Read Psalm 22
A Declaration Of Praise
Have you ever gone through a time in your life in which it seemed nothing could go right? You felt like you were losing at every turn, and even spiritually, it appeared that the God had turned His back on you, too? These emotions surfaced in David’s writing of the twenty-second Psalm.
This passage is what is called a “Messianic Psalm.” While David reflected on his own life, the Holy Spirit inspired the poet to write things that would also be applicable to the Son of God when He came to save man. What is stated in hyperbolic fashion about David’s tribulations are fulfilled to the letter in the sacrifice of the Suffering Servant. In fact, the first line of this Psalm is quoted by Jesus from the cross: “My God, My God, why have You forsaken Me?” (Psalm 22:1; Matthew 27:46).
David writes, “But I am a worm, and no man; a reproach of men, and despised by the people. All those who see Me ridicule Me; they shoot out the lip, they shake the head, saying, “He trusted in the Lord, let Him rescue Him; let Him deliver Him, since He delights in Him!” (Psalm 22:6-8). Is this not precisely what happened, as passersby “blasphemed Him, wagging their heads” (Matthew 26:39ff)? They mocked Him, saying, “He trusted in God; let Him deliver Him now if He will have Him; for He said, ‘I am the Son of God’” (Matthew 27:43).
David prophesied about the Son of God’s thirst (Psalm 22:15; John 19:28-29), the piercing of Jesus’ hands and feet (Psalm 22:16; John 20:25), the spectacle of His public crucifixion (Psalm 22:17; Luke 23:27, 35), the division of His garments (Psalm 22:18; John 19:23-24), the declaration and praise of His name “in the midst of the assembly” (Psalm 22:22; Hebrews 2:12).

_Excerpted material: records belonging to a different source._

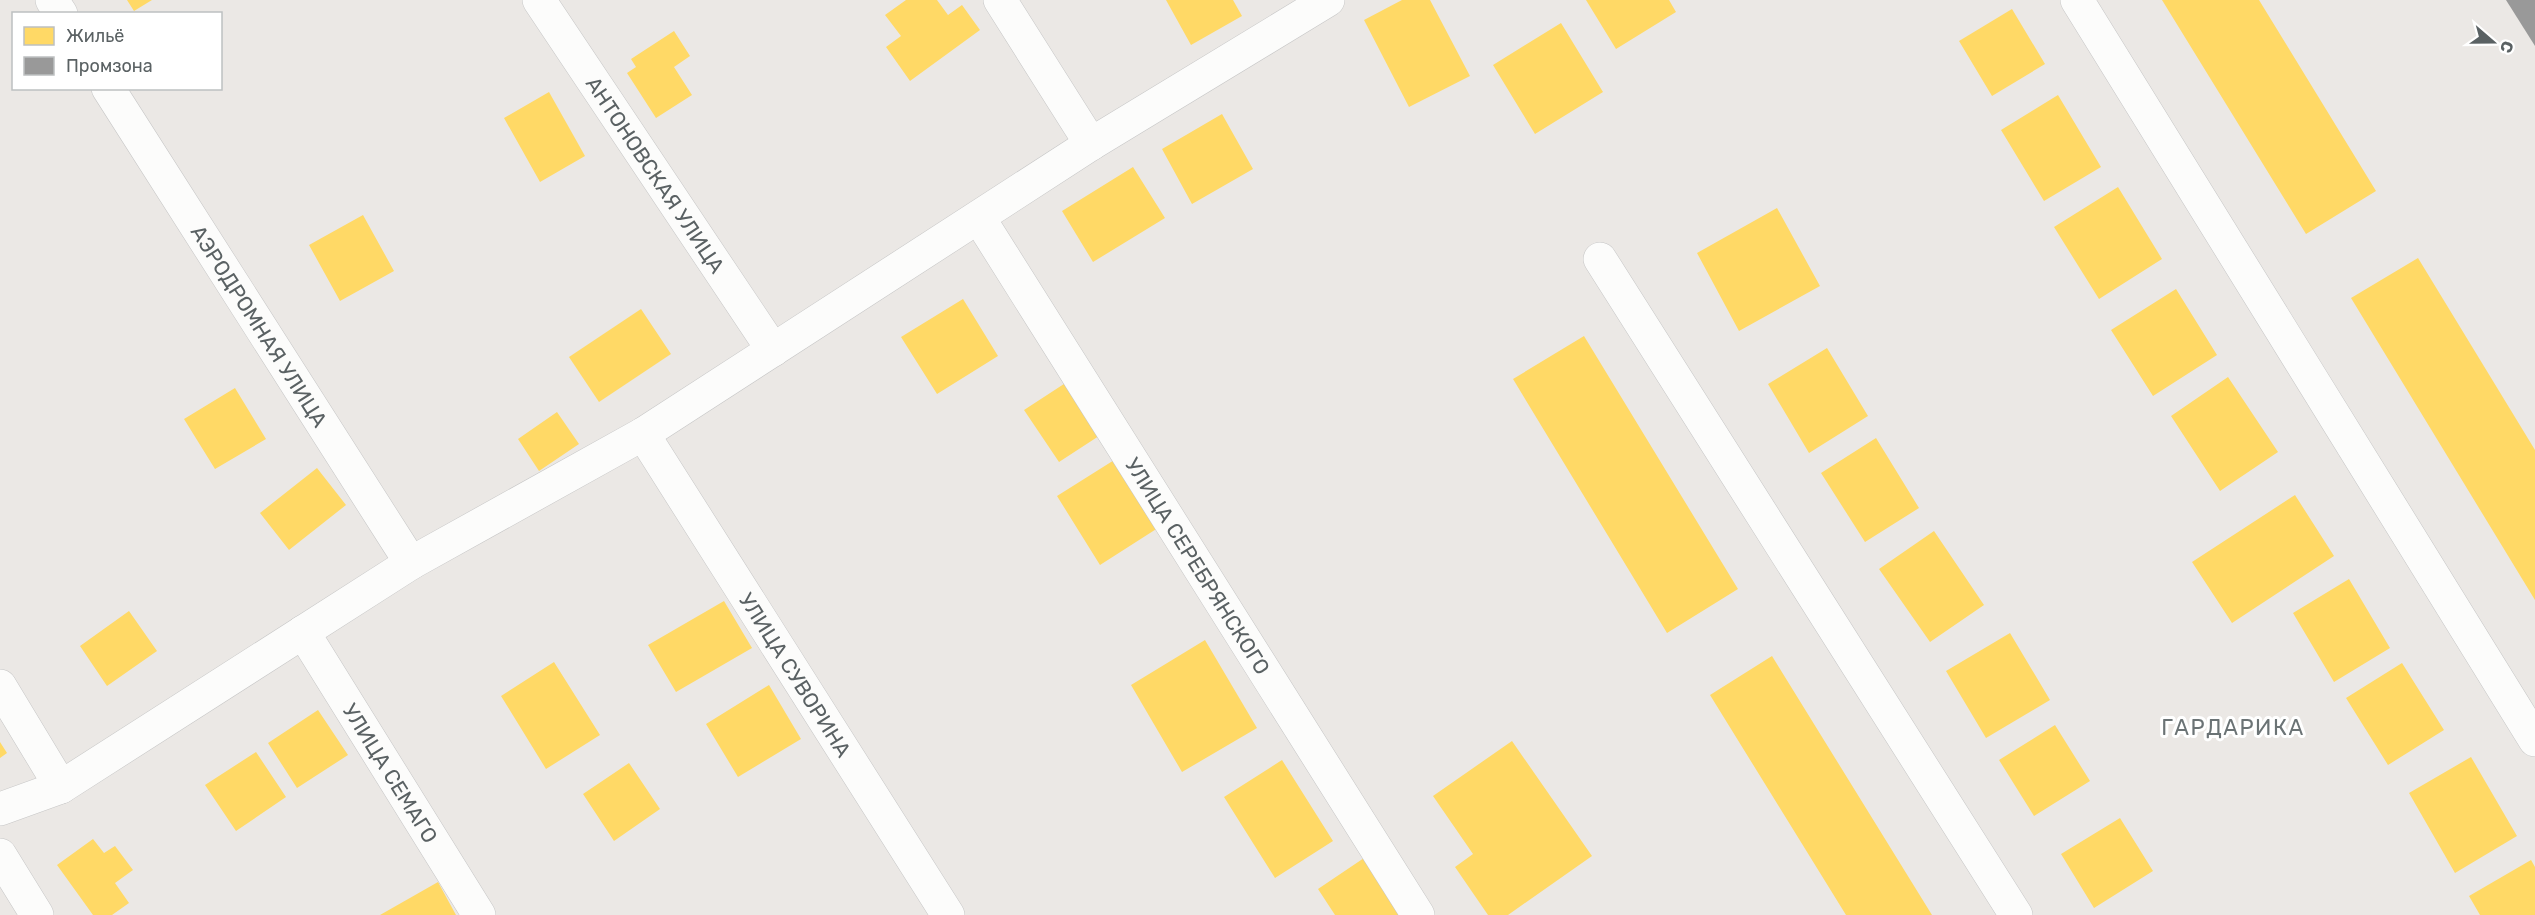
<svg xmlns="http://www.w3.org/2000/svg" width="2535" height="915" viewBox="0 0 2535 915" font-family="Rubik,sans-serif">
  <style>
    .homes { fill: #ffd966 }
    .industry { fill: #999 }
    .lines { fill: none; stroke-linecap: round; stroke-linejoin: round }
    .minor-casing { stroke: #c6c6c6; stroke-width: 34 }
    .minor { stroke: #fcfcfb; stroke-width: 33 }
    .labels { text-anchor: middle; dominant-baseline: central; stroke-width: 6; stroke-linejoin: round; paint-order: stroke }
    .street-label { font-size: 21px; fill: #5a6163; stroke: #fff }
    .neighbourhood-label { font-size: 22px; letter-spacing: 1.5px; fill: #6b7375; stroke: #fff }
  </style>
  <rect width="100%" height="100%" fill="#ebe8e5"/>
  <path class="homes" d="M127,0H152L134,11Z
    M906,0H937L948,15L962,5L980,30L910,81L886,47L901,36L885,15Z
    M1166,0H1233L1242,16L1191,45Z
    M1402,0H1430L1470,76L1409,107L1364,20Z
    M1586,0H1669L1676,12L1616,49Z
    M2162,0H2259L2376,191L2306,234Z
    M2012,9L2045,64L1992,96L1959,41Z
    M1561,23L1603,92L1535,134L1493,65Z
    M674,31L690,56L674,67L692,95L656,118L627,73L636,67L631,59Z
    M549,92L585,156L540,182L504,118Z
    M2058,95L2101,167L2044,201L2001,130Z
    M1222,114L1253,169L1192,204L1162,149Z
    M1133,167L1165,218L1093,262L1062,211Z
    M2118,187L2162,259L2099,299L2054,227Z
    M1777,208L1820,286L1739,331L1697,253Z
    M363,215L394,271L340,301L309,245Z
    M2418,258L2535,450V600L2351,298Z
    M2176,289L2217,355L2153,396L2111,330Z
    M963,299L998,356L937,394L901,337Z
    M641,309L671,354L599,402L569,357Z
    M1584,336L1738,589L1667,633L1513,379Z
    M1827,348L1868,416L1809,453L1768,384Z
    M2228,377L2278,452L2220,491L2171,416Z
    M1067,382L1102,434L1059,462L1024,410Z
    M235,388L266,439L215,469L184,419Z
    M557,412L579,444L539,471L518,439Z
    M1876,438L1919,508L1865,542L1821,473Z
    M1119,457L1161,526L1100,565L1057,496Z
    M317,468L346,505L289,550L260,513Z
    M2295,495L2334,556L2232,623L2192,562Z
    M1934,531L1984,605L1930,642L1879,569Z
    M2349,579L2390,648L2334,682L2293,613Z
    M724,601L752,648L676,692L648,645Z
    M129,611L157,651L107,686L80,646Z
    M2010,633L2050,700L1986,738L1946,671Z
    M1205,640L1257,728L1182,772L1131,685Z
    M1772,656L1932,915H1846L1710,695Z
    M554,662L600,735L546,769L501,696Z
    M2402,663L2444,730L2388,765L2346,698Z
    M769,685L801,739L738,777L706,724Z
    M318,710L348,755L297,788L268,743Z
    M2055,725L2090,781L2034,816L1999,760Z
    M1512,741L1592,856L1508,915H1488L1455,867L1473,854L1433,796Z
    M0,742L7,753L0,758Z
    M256,752L286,797L236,831L205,785Z
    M2471,757L2517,836L2455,873L2409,793Z
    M1282,760L1333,841L1275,878L1224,797Z
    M629,763L660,809L614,841L583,794Z
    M2120,818L2153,871L2094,908L2061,854Z
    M93,839L104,853L115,846L133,870L115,883L129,903L112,915H93L57,865Z
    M1364,858L1402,915H1335L1318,889Z
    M2531,860L2535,867V915H2480L2469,896Z
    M438,882L456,915H380Z"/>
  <path class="industry" d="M2506,0H2535V46Z"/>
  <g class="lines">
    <g class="minor-casing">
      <g id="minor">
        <path d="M52,0L61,14"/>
        <path id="s1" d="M539,0L773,350"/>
        <path d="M1000,0L1091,144"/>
        <path d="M2077,0L2535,740"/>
        <path id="s2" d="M108,88L411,563"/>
        <path id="s3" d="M979,218L1418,915"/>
        <path d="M1600,259L2016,915"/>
        <path id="s4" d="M643,434L948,915"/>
        <path id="s5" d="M303,632L479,915"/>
        <path d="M0,686L61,787"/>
        <path d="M0,809L61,787L411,563L643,434L1091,144L1328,0"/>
        <path d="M0,855L37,915"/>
      </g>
    </g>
    <use href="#minor" class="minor"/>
  </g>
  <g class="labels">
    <g class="street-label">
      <text stroke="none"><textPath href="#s1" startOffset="210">АНТОНОВСКАЯ УЛИЦА</textPath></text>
      <text stroke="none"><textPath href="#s2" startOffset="282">АЭРОДРОМНАЯ УЛИЦА</textPath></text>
      <text stroke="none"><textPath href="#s3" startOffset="411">УЛИЦА СЕРЕБРЯНСКОГО</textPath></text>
      <text stroke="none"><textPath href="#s4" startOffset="285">УЛИЦА СУВОРИНА</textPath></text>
      <text stroke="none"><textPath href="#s5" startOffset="166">УЛИЦА СЕМАГО</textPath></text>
    </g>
    <g class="neighbourhood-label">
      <text x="2233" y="727">ГАРДАРИКА</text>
    </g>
  </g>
  <rect x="12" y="12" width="210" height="78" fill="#ffffff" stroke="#bdc0c1" stroke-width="1.5"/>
  <rect x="24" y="27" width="30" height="18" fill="#ffd966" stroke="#bdc0c1" stroke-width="1.5"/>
  <text x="66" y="42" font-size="18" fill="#5a6163">Жильё</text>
  <rect x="24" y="57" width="30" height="18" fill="#999999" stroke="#bdc0c1" stroke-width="1.5"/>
  <text x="66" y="72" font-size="18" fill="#5a6163">Промзона</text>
  <g transform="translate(2493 42) rotate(110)" stroke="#ffffff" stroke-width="4.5" paint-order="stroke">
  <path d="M0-4.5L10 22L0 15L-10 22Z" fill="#5a6163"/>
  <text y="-9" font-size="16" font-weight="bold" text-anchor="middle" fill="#5a6163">С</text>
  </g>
</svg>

James Burton Coffman points out one more marvelous fact about this inspired poem: “The words here are free of any consciousness whatever of sin; there is no hint of confessing wrongs; there is no call for vengeance against enemies, only unfaltering trust and faith in God. This is utterly unlike David or any other human being who ever lived. The spiritual state of the Sufferer indicates no human being whatever, but the Lord Jesus Christ.”